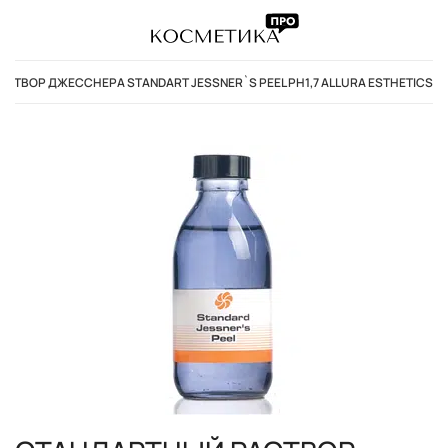
СТВОР ДЖЕССНЕРА STANDART JESSNER`S PEEL PH1,7 ALLURA ESTHETICS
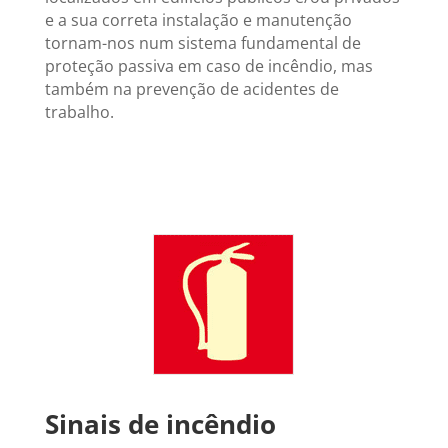
e a sua correta instalação e manutenção
tornam-nos num sistema fundamental de
proteção passiva em caso de incêndio, mas
também na prevenção de acidentes de
trabalho.
Sinais de incêndio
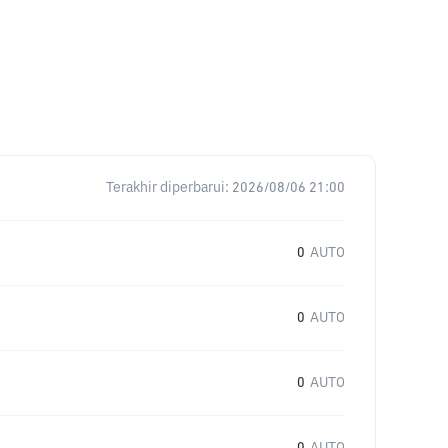
Terakhir diperbarui:
2026/08/06 21:00
0
AUTO
0
AUTO
0
AUTO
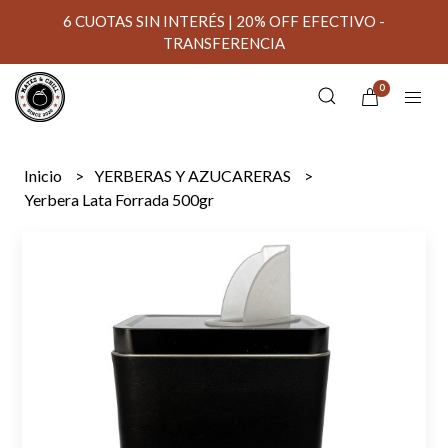
6 CUOTAS SIN INTERÉS | 20% OFF EFECTIVO -
TRANSFERENCIA
0
Inicio
YERBERAS Y AZUCARERAS
Yerbera Lata Forrada 500gr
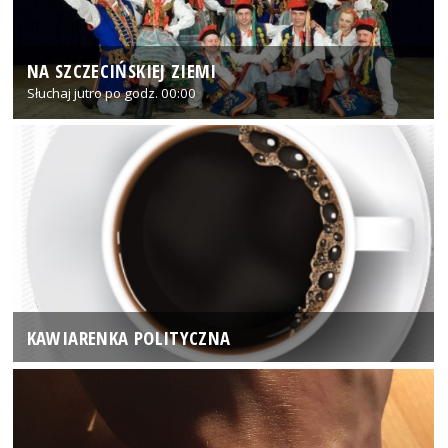
NA SZCZECIŃSKIEJ ZIEMI
Słuchaj jutro po godz. 00:00
KAWIARENKA POLITYCZNA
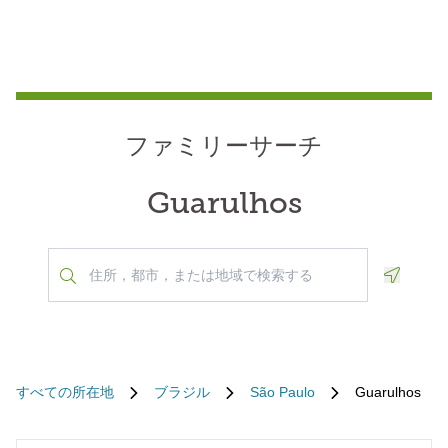
ファミリーサーチ
Guarulhos
Geoloca
すべての所在地
ブラジル
São Paulo
Guarulhos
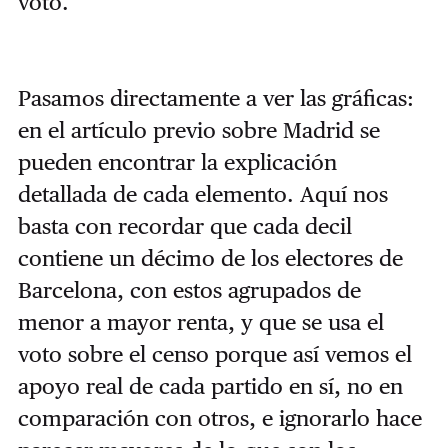
voto.
Pasamos directamente a ver las gráficas:
en el artículo previo sobre Madrid se
pueden encontrar la explicación
detallada de cada elemento. Aquí nos
basta con recordar que cada decil
contiene un décimo de los electores de
Barcelona, con estos agrupados de
menor a mayor renta, y que se usa el
voto sobre el censo porque así vemos el
apoyo real de cada partido en sí, no en
comparación con otros, e ignorarlo hace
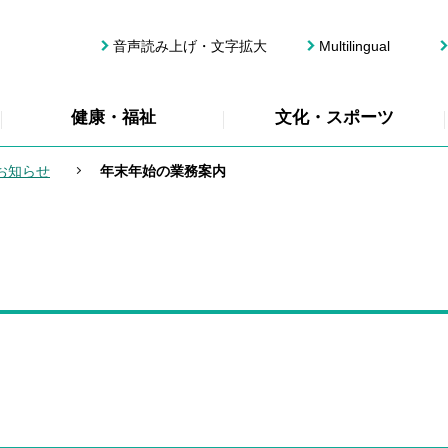
音声読み上げ・文字拡大
Multilingual
健康・福祉
文化・スポーツ
お知らせ
年末年始の業務案内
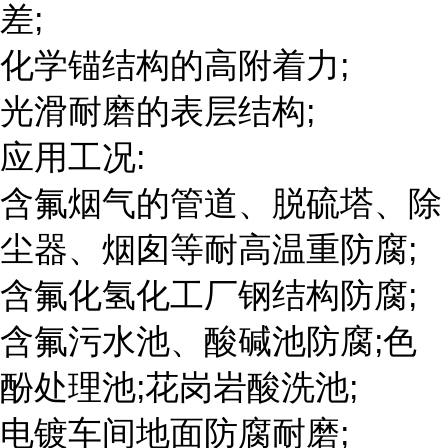
差;
化学锚结构的高附着力;
光滑耐磨的表层结构;
应用工况:
含氟烟气的管道、脱硫塔、除
尘器、烟囱等耐高温重防腐;
含氟化氢化工厂钢结构防腐;
含氟污水池、酸碱池防腐;色
酚处理池;花岗岩酸洗池;
电镀车间地面防腐耐磨;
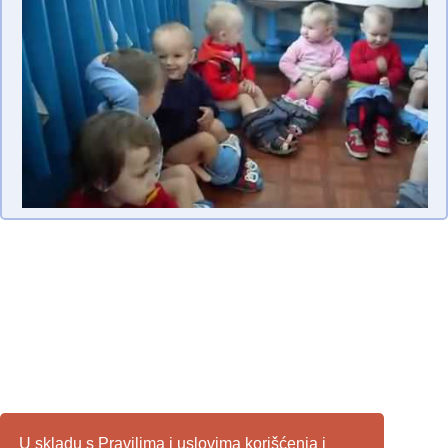
U skladu s
Pravilima i uslovima korišćenja
i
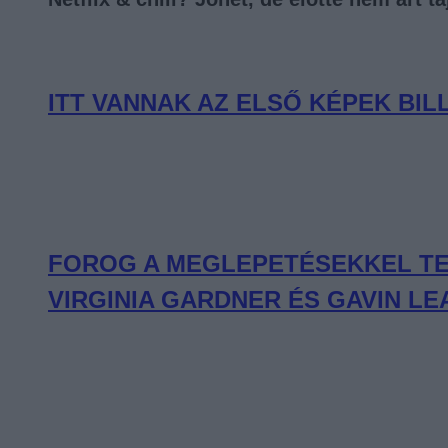
ITT VANNAK AZ ELSŐ KÉPEK BIL
FOROG A MEGLEPETÉSEKKEL TEL
VIRGINIA GARDNER ÉS GAVIN 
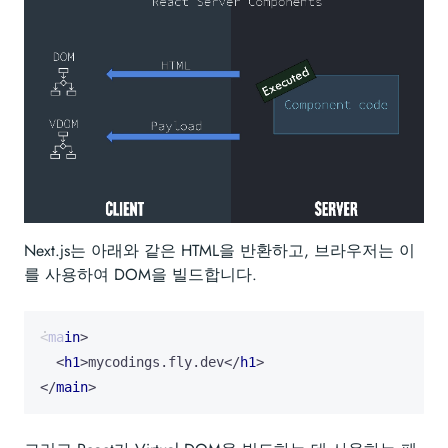
Next.js는 아래와 같은 HTML을 반환하고, 브라우저는 이
를 사용하여 DOM을 빌드합니다.
<
main
>
<
h1
>
mycodings.fly.dev
</
h1
>
</
main
>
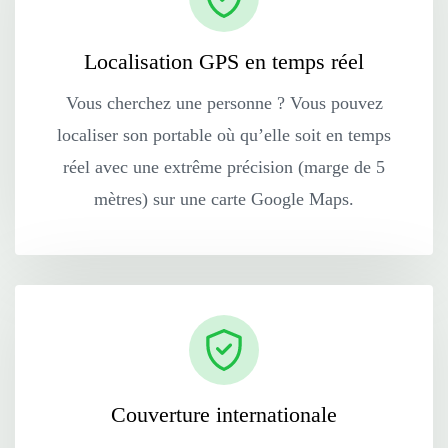
Localisation GPS en temps réel
Vous cherchez une personne ? Vous pouvez
localiser son portable où qu’elle soit en temps
réel avec une extrême précision (marge de 5
mètres) sur une carte Google Maps.
Couverture internationale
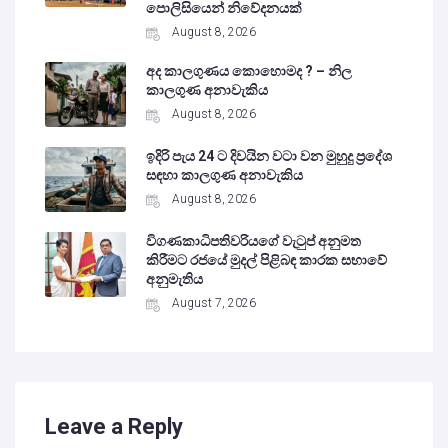
පොලිසියෙන් නිවේදනයක්
August 8, 2026
අද කාලගුණය කොහොමද ? – නිල
කාලගුණ අනාවැකිය
August 8, 2026
ඉදිරි පැය 24 ට දිවයින වටා වන මුහුදු ප්‍රදේශ
සඳහා කාලගුණ අනාවැකිය
August 8, 2026
විගණකාධිපතිවරියගේ වැටුප් අනුමත
කිරීමට රජයේ මුදල් පිළිබඳ කාරක සභාවේ
අනුමැතිය
August 7, 2026
Leave a Reply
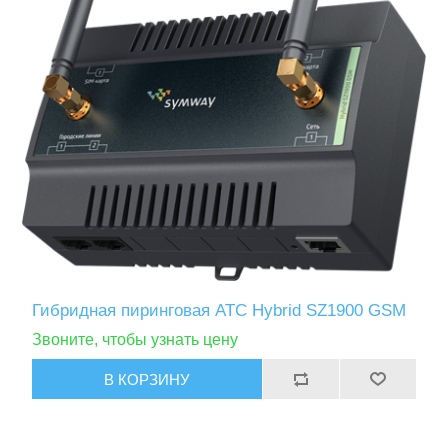
Гибридная пиринговая АТС Hybrid SZ1900 GSM
Звоните, чтобы узнать цену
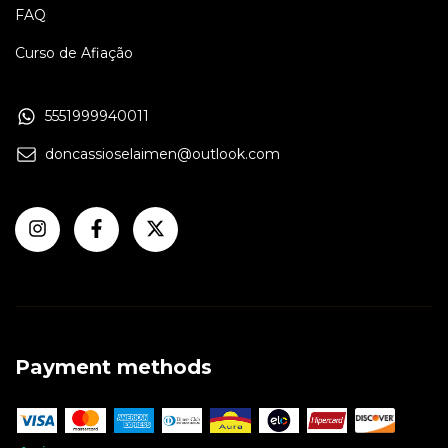
FAQ
Curso de Afiação
5551999940011
doncassioselaimen@outlook.com
Payment methods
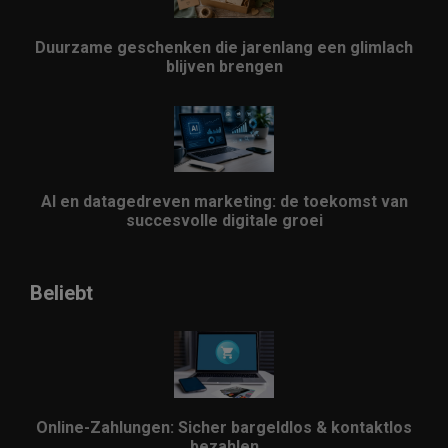
Duurzame geschenken die jarenlang een glimlach
blijven brengen
AI en datagedreven marketing: de toekomst van
succesvolle digitale groei
Beliebt
Online-Zahlungen: Sicher bargeldlos & kontaktlos
bezahlen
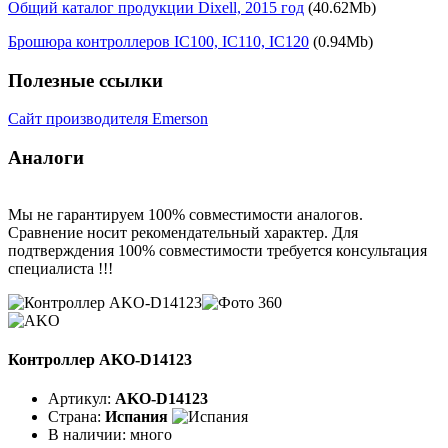
Общий каталог продукции Dixell, 2015 год
(40.62Mb)
Брошюра контроллеров IC100, IC110, IC120
(0.94Mb)
Полезные ссылки
Сайт производителя Emerson
Аналоги
Мы не гарантируем 100% совместимости аналогов.
Сравнение носит рекомендательный характер. Для
подтверждения 100% совместимости требуется консультация
специалиста !!!
Контроллер AKO-D14123
Артикул:
AKO-D14123
Страна:
Испания
В наличии:
много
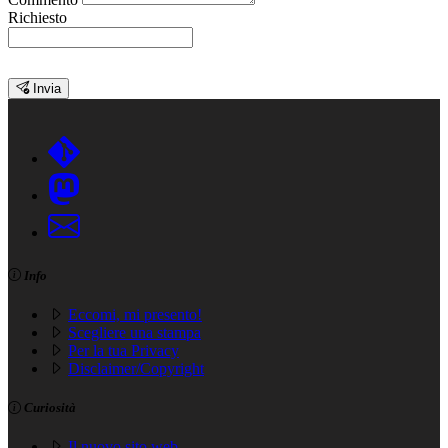
Richiesto
Invia
Info
Eccomi, mi presento!
Scegliere una stampa
Per la tua Privacy
Disclaimer/Copyright
Curiosità
Il nuovo sito web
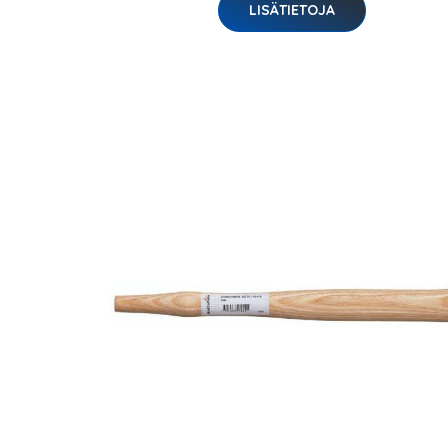
LISÄTIETOJA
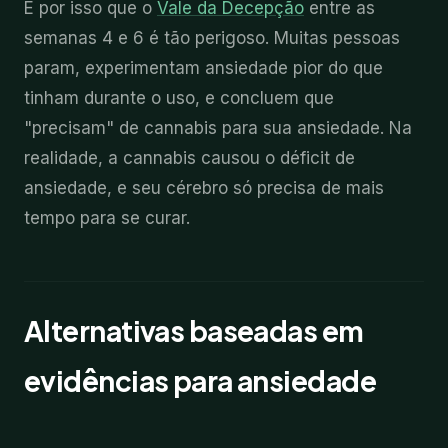
É por isso que o
Vale da Decepção
entre as
semanas 4 e 6 é tão perigoso. Muitas pessoas
param, experimentam ansiedade pior do que
tinham durante o uso, e concluem que
"precisam" de cannabis para sua ansiedade. Na
realidade, a cannabis causou o déficit de
ansiedade, e seu cérebro só precisa de mais
tempo para se curar.
Alternativas baseadas em
evidências para ansiedade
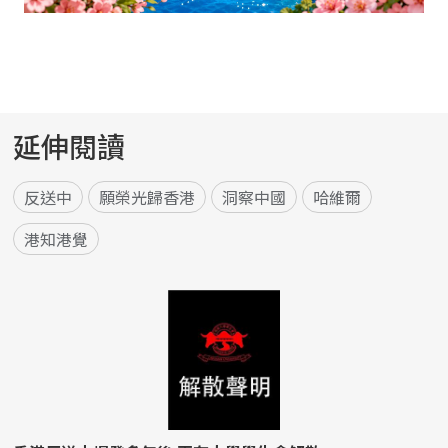
延伸閱讀
反送中
願榮光歸香港
洞察中國
哈維爾
港知港覺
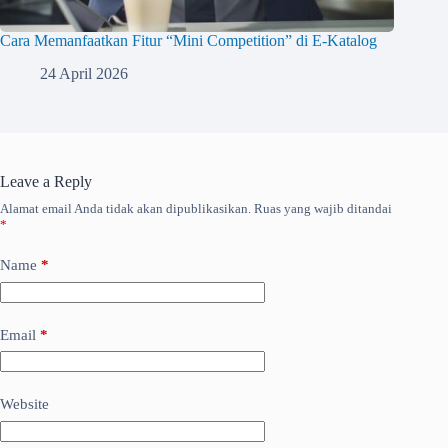
Cara Memanfaatkan Fitur “Mini Competition” di E-Katalog
24 April 2026
Leave a Reply
Alamat email Anda tidak akan dipublikasikan.
Ruas yang wajib ditandai
*
Name
*
Email
*
Website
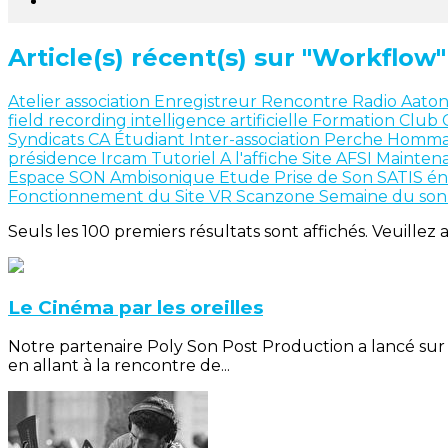
Article(s) récent(s) sur "Workflow"
Atelier
association
Enregistreur
Rencontre
Radio
Aato
field recording
intelligence artificielle
Formation
Club 
Syndicats
CA
Étudiant
Inter-association
Perche
Homm
présidence
Ircam
Tutoriel
A l'affiche
Site AFSI
Mainten
Espace SON
Ambisonique
Etude
Prise de Son
SATIS
én
Fonctionnement du Site
VR
Scanzone
Semaine du so
Seuls les 100 premiers résultats sont affichés. Veuillez 
Le Cinéma par les oreilles
Notre partenaire Poly Son Post Production a lancé sur 
en allant à la rencontre de...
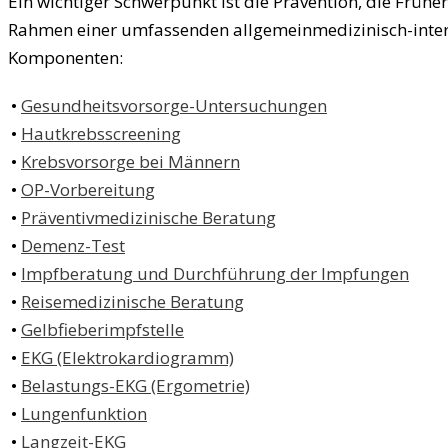
Ein wichtiger Schwerpunkt ist die Prävention, die Frü
Rahmen einer umfassenden allgemeinmedizinisch-inter
Komponenten:
•
Gesundheitsvorsorge-Untersuchungen
•
Hautkrebsscreening
•
Krebsvorsorge bei Männern
•
OP-Vorbereitung
•
Präventivmedizinische Beratung
•
Demenz-Test
•
Impfberatung und Durchführung der Impfungen
•
Reisemedizinische Beratung
•
Gelbfieberimpfstelle
•
EKG (Elektrokardiogramm)
•
Belastungs-EKG (Ergometrie)
•
Lungenfunktion
•
Langzeit-EKG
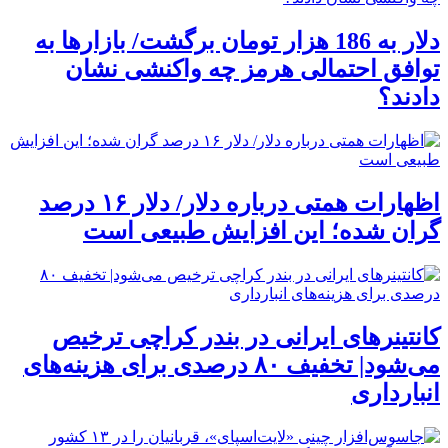
دلار به 186 هزار تومان برگشت/ بازارها به
توافق احتمالی هرمز چه واکنشی نشان
دادند؟
اظهارات همتی درباره دلار/ دلار ۱۶ درصد
گران شده؛ این افزایش طبیعی است
کانتینرهای ایرانی در بندر کراچی ترخیص
می‌شود| تخفیف ۸۰ درصدی برای هزینه‌های
انبارداری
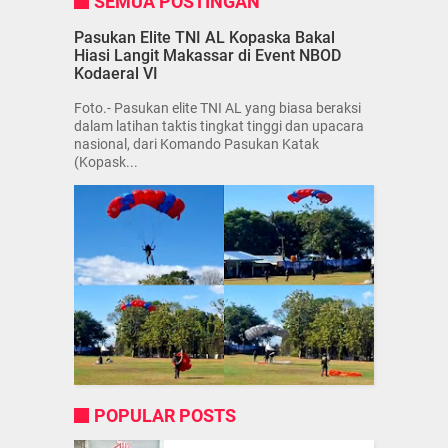
SEMUA POSTINGAN
Pasukan Elite TNI AL Kopaska Bakal
Hiasi Langit Makassar di Event NBOD
Kodaeral VI
Foto.- Pasukan elite TNI AL yang biasa beraksi
dalam latihan taktis tingkat tinggi dan upacara
nasional, dari Komando Pasukan Katak
(Kopask...
POPULAR POSTS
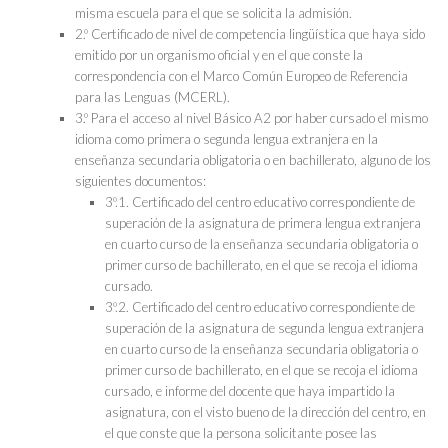
misma escuela para el que se solicita la admisión.
2.º Certificado de nivel de competencia lingüística que haya sido
emitido por un organismo oficial y en el que conste la
correspondencia con el Marco Común Europeo de Referencia
para las Lenguas (MCERL).
3.º Para el acceso al nivel Básico A2 por haber cursado el mismo
idioma como primera o segunda lengua extranjera en la
enseñanza secundaria obligatoria o en bachillerato, alguno de los
siguientes documentos:
3º.1. Certificado del centro educativo correspondiente de
superación de la asignatura de primera lengua extranjera
en cuarto curso de la enseñanza secundaria obligatoria o
primer curso de bachillerato, en el que se recoja el idioma
cursado.
3º.2. Certificado del centro educativo correspondiente de
superación de la asignatura de segunda lengua extranjera
en cuarto curso de la enseñanza secundaria obligatoria o
primer curso de bachillerato, en el que se recoja el idioma
cursado, e informe del docente que haya impartido la
asignatura, con el visto bueno de la dirección del centro, en
el que conste que la persona solicitante posee las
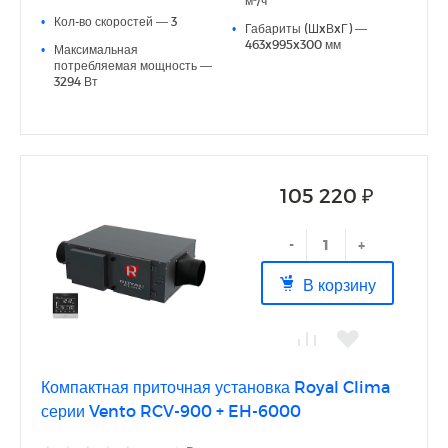
м³/ч
Простой монтаж, не требующий специальных навыков
•
Кол-во скоростей — 3
•
Габариты (ШxВxГ) —
463x995x300 мм
•
Максимальная
потребляемая мощность —
3294 Вт
105 220 ₽
-
+
В корзину
Компактная приточная установка Royal Clima
серии Vento RCV-900 + EH-6000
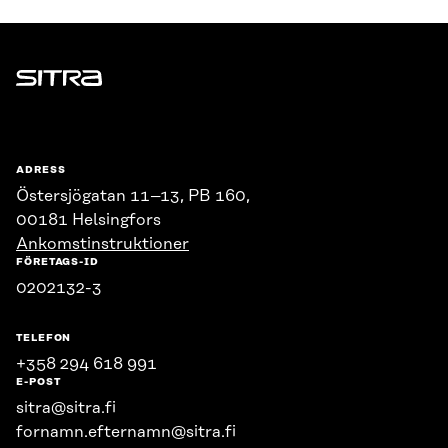
Sitra
ADRESS
Östersjögatan 11–13, PB 160,
00181 Helsingfors
Ankomstinstruktioner
FÖRETAGS-ID
0202132-3
TELEFON
+358 294 618 991
E-POST
sitra@sitra.fi
fornamn.efternamn@sitra.fi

□ □ □ □ □

__Try it__
Reproduce each line from the data that has "yang" in it.

__Result__
Ruas yang wajib ditandai
Foto.- Pasukan elite TNI AL yang biasa beraksi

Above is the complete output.